Por Jonathas Magalhães
Imagine uma criança de cinco anos com as chaves do carro na mão. Ela diz que sabe dirigir. E você acredita.
No começo é engraçado: ela sobe no banco, faz "vrum vrum" e parece que está tudo sob controle enquanto o carro está parado.
Mas e se você deixasse ela ligar o motor de verdade? E se saísse dirigindo com você dentro?
Todos sabemos o que aconteceria. A dúvida não é se vai bater, mas quando.
E a pergunta que sobra é: quem é o culpado pelo acidente? A criança que não sabe dirigir, ou o adulto que entregou as chaves?
O histórico estava lá
Existe um princípio antigo: se tem cara de pato, anda como pato e faz quá-quá, provavelmente é um pato. Não adianta pintar listras e chamar de zebra.
Se alguém tem um histórico de gestões desastrosas, nunca conseguiu tocar nada direito, tudo que assumiu virou problema... por que seria diferente agora?
É como contratar um personal trainer que nunca treinou ninguém, está fora de forma há anos e tem um currículo cheio de academias que fecharam. Mas na política sempre tem quem acredite que dessa vez o pato vai virar águia.
A população tinha acesso ao histórico. Sabia do passado. Mesmo assim, entregou as chaves da cidade.
A diferença cruel entre empresa e cidade
Quando você administra mal uma empresa, ela quebra e você vai embora. Quando você administra mal uma cidade, quem quebra é o povo.
Empresa ruim fecha as portas, demite, o dono some. Dói, mas acaba.
Cidade mal administrada não tem "falência controlada". Não dá para todo mundo pedir demissão e ir embora. O posto de saúde continua sem médico, a escola continua caindo aos pedaços, o asfalto continua esburacado.
E você continua lá, preso, pagando a conta por quatro anos.
É como estar num restaurante ruim: se é seu, você fecha.

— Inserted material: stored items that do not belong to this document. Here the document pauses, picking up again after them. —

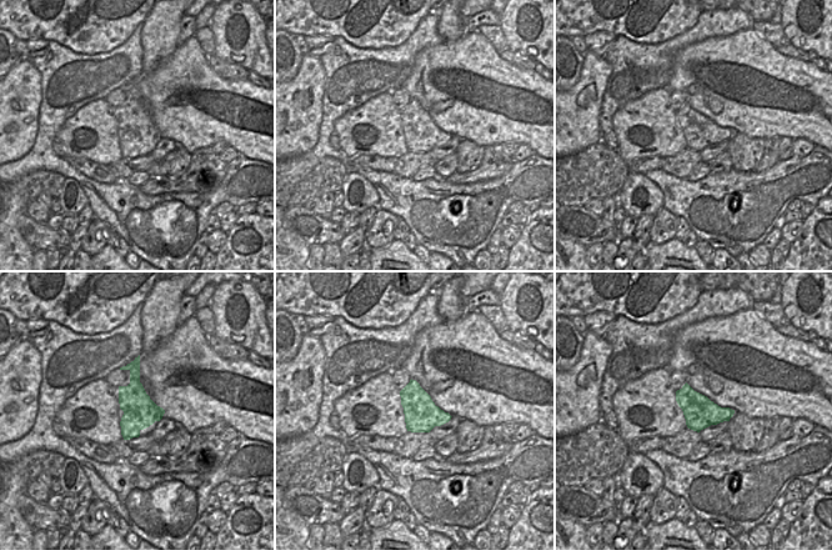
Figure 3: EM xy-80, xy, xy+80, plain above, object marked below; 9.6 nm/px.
Look: em xy step 1 (tint) at the same point.

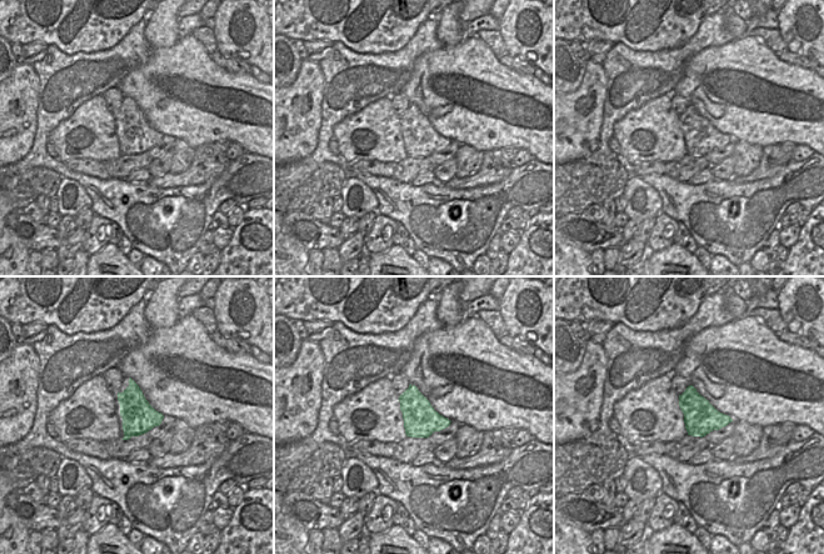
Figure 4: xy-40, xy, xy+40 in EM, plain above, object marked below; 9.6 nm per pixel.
Cut at (163, 230) of figure 2. The arms are 250, 250, 500 nm wide; the part that leaves runs along (730, 105), (740, 90), (740, 33) in figure 2; two cells meet here.

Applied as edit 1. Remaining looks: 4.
Look: overview.

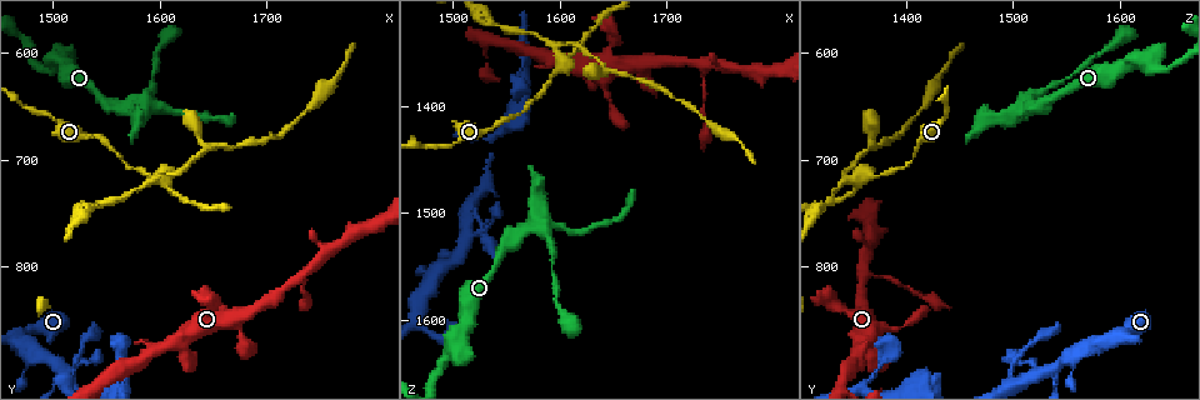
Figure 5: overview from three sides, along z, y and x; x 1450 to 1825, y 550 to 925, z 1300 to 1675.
Look: 3d 3.5 µm at (1594, 716, 1346). Sharp bend.

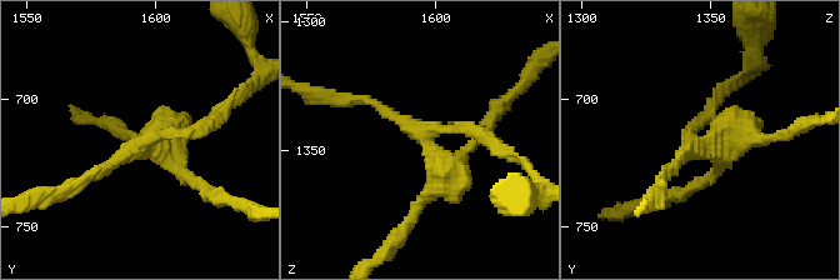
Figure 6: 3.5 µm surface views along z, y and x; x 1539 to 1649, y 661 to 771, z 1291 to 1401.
Look: em xy step 5 (tint) at (1595, 718, 1344). 3 arms meet here; the arms are 150, 200, 300 nm wide.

Mas se você é o prato, não tem para onde correr.
Onde estavam os adultos?
Sociedades maduras não terceirizam responsabilidade. Escolher é só o começo. Fiscalizar, cobrar, participar, isso é trabalho diário de cidadania.

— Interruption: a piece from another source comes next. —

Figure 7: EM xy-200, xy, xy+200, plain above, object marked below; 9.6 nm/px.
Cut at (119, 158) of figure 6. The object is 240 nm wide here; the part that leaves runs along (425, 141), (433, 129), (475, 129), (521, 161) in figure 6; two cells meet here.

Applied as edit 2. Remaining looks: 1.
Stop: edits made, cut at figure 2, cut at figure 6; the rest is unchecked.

Mas o que aconteceu? A criança pediu as chaves, prometeu dirigir direitinho, e os adultos entregaram. Pior: subiram no banco de trás, fecharam os olhos e fingiram que estava tudo bem.
Democracia não funciona assim. Silêncio também é cumplicidade. Omissão também é decisão.
A ilusão do "vamos dar uma chance"
Você deixaria alguém que nunca dirigiu levar seu filho para a escola? Confiaria seu dinheiro a quem sempre se enrola financeiramente? Deixaria um médico sem experiência operar sua mãe?
Claro que não.
Mas na hora de escolher quem vai cuidar da saúde, da educação e da segurança, aparece o discurso romântico: "vamos acreditar no potencial".
Gestão pública não é reality show. Não é lugar de aprender fazendo, é lugar de quem já sabe fazer.
O povo paga a conta
Enquanto a criança aprende a dirigir batendo o carro, quem está no banco de trás sangrando?
Não é o gestor. Ele sai ileso, com salário garantido, cercado de assessores e longe do caos que criou.
Quem paga é o trabalhador que acorda às cinco da manhã e pega três ônibus. É a mãe que passa a madrugada no posto de saúde esperando consulta para o filho. É o comerciante que vê a cidade afundar e o movimento desaparecer.
É você. Você que mora, vive, paga impostos e não pode simplesmente fechar as portas e ir embora.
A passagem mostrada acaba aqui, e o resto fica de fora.